Lightroom's DNG files created at _import_ of RAW files are 100% lossless. There's compression applied to the structure in a lossless DNG file but it does not degrade any of the pixel data - under the hood a DNG file is basically an extended version of a lossless TIFF with the raw data embedded as-is. The only exception is for Linear DNGs (created from Foveon sensors) where the raw matrix is transcoded before being stored; it's still lossless but not a 1:1 embed. At export the default is also a lossless DNG, but you can choose lossy DNGs if you really want.

Lossy DNGs are not raw files - the pixel data is demosaiced into an 8-bit JPEG stream; there's a per-channel stretch applied so the R/G/B values each fill the complete 0-255 range and some dithering to improve banding, but you should think of it as a semi-developed image (similar to when you shoot H.264 video with a flat profile). Lossy DNGs are still scene-referenced so you have more control over WB and tone recovery than in a regular JPEG, but they're no substitute for lossless DNGs or original CR2s from your camera.

**Stored data:**
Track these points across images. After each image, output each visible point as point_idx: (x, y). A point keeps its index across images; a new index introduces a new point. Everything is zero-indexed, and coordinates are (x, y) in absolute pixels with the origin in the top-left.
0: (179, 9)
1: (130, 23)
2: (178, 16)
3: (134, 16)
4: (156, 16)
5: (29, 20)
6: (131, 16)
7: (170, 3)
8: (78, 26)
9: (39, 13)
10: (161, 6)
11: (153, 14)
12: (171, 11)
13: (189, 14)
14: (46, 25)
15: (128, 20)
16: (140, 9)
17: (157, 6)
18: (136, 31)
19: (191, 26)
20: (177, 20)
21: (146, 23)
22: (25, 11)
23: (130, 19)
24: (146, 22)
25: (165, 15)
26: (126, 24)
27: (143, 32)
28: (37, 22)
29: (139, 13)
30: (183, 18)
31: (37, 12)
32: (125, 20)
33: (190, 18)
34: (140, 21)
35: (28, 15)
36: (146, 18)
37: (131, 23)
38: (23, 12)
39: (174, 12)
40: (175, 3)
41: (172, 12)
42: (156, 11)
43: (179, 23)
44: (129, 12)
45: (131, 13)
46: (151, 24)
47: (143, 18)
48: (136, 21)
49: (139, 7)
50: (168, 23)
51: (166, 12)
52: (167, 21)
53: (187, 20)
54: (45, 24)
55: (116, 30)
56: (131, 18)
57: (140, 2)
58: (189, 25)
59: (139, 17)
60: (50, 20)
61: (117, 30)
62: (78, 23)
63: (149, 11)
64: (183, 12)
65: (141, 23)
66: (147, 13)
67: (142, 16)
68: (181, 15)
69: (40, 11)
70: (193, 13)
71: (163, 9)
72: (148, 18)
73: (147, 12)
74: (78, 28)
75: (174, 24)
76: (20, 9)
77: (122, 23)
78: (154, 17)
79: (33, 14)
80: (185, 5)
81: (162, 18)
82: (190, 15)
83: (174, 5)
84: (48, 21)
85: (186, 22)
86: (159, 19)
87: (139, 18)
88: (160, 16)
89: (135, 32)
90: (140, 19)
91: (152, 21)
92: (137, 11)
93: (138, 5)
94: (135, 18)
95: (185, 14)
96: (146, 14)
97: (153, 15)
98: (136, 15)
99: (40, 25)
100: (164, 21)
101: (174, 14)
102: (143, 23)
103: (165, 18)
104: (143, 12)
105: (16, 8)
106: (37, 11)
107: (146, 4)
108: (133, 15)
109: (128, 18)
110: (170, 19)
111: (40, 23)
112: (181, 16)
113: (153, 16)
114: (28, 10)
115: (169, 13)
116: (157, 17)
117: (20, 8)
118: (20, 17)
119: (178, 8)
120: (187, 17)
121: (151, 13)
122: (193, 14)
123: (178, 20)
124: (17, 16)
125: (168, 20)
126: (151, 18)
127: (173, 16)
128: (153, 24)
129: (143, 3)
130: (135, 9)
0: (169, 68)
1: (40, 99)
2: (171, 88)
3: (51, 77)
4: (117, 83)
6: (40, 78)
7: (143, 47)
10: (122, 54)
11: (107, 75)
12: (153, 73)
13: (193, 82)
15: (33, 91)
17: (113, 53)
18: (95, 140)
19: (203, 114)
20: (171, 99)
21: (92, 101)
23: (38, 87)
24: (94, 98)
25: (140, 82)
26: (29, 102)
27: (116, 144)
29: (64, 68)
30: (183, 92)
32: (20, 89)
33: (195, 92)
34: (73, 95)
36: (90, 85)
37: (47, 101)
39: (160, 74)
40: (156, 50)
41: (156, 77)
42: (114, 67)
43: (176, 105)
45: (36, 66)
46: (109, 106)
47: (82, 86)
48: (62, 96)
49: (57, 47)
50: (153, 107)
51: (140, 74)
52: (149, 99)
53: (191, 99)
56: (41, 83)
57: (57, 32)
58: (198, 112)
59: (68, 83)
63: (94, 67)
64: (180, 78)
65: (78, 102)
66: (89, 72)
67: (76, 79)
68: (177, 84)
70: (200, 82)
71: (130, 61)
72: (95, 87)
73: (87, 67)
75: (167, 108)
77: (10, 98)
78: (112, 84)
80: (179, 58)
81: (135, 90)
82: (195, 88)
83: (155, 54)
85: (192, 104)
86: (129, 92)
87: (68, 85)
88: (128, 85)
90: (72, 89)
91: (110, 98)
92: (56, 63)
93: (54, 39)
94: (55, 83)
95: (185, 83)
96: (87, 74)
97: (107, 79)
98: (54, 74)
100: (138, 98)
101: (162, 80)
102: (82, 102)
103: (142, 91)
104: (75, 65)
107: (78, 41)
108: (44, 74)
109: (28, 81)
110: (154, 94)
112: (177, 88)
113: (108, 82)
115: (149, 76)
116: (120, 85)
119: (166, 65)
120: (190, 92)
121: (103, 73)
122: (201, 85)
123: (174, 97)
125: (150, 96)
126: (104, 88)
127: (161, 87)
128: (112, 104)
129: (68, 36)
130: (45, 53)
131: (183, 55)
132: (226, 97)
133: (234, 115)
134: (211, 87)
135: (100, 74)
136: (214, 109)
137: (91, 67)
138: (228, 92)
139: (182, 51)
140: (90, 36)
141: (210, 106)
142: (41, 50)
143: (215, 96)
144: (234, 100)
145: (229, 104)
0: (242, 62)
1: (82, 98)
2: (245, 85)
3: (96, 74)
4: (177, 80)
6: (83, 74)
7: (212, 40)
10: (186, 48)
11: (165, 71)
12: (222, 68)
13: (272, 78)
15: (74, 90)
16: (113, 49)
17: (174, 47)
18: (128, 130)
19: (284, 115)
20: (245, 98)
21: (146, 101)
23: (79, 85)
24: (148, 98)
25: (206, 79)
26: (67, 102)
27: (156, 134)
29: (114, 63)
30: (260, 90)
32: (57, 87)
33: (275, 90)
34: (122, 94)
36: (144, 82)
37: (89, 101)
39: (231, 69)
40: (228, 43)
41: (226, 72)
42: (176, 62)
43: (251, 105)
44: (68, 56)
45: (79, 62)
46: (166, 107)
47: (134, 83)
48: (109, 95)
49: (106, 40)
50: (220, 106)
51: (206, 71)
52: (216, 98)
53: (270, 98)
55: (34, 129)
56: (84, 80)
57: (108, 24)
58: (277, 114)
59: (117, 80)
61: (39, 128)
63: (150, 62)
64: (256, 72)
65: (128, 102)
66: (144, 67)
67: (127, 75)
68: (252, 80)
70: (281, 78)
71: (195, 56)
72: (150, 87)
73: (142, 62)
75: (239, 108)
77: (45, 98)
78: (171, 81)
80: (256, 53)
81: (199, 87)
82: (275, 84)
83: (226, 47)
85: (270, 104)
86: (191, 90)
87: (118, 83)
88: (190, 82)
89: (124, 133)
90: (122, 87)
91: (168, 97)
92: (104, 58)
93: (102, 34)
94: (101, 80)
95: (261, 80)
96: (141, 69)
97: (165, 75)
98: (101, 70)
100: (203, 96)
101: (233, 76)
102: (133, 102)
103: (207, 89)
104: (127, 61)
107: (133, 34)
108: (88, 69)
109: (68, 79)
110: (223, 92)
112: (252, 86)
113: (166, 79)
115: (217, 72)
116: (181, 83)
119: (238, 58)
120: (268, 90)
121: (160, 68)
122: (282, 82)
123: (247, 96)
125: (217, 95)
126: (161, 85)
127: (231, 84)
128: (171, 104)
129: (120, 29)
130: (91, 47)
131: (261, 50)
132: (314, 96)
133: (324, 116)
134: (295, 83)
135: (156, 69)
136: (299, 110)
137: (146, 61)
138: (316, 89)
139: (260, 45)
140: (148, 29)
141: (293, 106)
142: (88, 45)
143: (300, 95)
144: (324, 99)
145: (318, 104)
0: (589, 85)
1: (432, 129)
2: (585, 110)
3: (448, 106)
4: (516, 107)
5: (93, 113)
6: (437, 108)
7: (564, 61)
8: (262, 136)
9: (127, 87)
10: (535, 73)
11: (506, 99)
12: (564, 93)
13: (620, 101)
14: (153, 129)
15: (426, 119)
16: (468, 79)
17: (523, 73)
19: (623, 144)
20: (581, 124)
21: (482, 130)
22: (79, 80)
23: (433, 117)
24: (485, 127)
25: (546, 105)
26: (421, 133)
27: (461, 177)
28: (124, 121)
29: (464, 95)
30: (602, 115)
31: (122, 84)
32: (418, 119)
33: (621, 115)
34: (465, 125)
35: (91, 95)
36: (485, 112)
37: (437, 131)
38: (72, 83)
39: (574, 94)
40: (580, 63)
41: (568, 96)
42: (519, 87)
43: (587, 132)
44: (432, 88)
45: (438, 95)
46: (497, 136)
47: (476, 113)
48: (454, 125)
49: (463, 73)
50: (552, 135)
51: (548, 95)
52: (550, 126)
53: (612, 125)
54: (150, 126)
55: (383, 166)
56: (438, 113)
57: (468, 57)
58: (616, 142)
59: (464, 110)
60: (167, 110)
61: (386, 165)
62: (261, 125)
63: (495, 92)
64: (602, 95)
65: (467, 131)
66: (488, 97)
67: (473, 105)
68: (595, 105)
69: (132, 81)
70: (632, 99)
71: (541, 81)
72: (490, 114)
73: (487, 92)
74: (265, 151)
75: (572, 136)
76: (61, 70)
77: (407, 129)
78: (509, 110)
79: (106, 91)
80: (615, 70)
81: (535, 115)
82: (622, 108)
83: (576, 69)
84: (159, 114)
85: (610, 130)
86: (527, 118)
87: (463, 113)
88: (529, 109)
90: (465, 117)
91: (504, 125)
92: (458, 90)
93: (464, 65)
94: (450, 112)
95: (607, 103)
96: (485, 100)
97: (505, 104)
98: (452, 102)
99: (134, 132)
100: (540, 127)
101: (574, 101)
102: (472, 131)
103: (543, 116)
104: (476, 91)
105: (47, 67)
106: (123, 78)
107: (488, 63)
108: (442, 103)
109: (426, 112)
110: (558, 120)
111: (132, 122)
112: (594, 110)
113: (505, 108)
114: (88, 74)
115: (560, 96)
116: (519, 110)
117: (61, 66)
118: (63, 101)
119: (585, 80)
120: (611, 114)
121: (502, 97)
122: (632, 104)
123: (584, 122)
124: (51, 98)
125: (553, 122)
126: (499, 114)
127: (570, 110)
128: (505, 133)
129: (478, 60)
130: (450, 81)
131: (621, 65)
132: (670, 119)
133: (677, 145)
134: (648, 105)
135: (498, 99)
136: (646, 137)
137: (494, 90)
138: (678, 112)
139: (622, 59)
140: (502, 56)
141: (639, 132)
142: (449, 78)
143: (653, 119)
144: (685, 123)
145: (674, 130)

**Tasks to perform:**
- A) From the passage on DNG files, list each thing it says is done to the pixel data when a lossy DNG is made.
- B) Answer these from the passage on DNG files, one line each:
(i) Linear DNGs are created from which sensors?
(ii) What is the default DNG type at export?
(iii) What does the passage compare a lossy DNG to?
- C) Carry on the passage on DNG files from where it stops.

**Exercise results:**
- A)
- The pixel data is demosaiced into an 8-bit JPEG stream.
- A per-channel stretch is applied so the R/G/B values each fill the complete 0-255 range.
- Some dithering is added to improve banding.

- B)
(i) Foveon sensors.
(ii) A lossless DNG.
(iii) Shooting H.264 video with a flat profile.

- C)
One obvious application for lossy DNGs is when shooting timelapse or ML raw video; you'd want the processing advantages of raw files but archiving 20,000 lossless DNGs is silly if the end result is going to be an H.264 video.



nsurg said:


> I export from dng (lightroom's raw mildly compressed version) with a copy of dng to my home server and a jpg copy as well to my home server


----------



## munkymorgy (Jun 21, 2013)

celltech said:


> ... I just set the JPG quality to 80% and that is it. I did that based on a past study...not sure if it still holds true:
> 
> http://regex.info/blog/lightroom-goodies/jpeg-quality



You used a study of the Lightroom compression to decide on 80% in another program?
From that article :



> “Quality 73” in Lightroom, for example, is not the same as “Quality 73” in Photoshop or any other app that I know of




for the OP I set to 92% and averaged 5MB from 400d and around 12MB from 6D


----------



## Pinchers of Peril (Jun 21, 2013)

Wow thanks for all the great info everybody. Good point made by people suggesting that I invest in more storage space as it is not that expensive. Thanks for all the other tips and bits of info as well.


----------



## Drizzt321 (Jun 21, 2013)

Pinchers of Peril said:


> Wow thanks for all the great info everybody. Good point made by people suggesting that I invest in more storage space as it is not that expensive. Thanks for all the other tips and bits of info as well.



Don't forget to make proper backups. A good backup strategy is at least one extra local copy, and then another copy backed up somewhere geographically separate. Some of the cloud backup services are good. I personally use CrashPlan, but there are many others that are good as well.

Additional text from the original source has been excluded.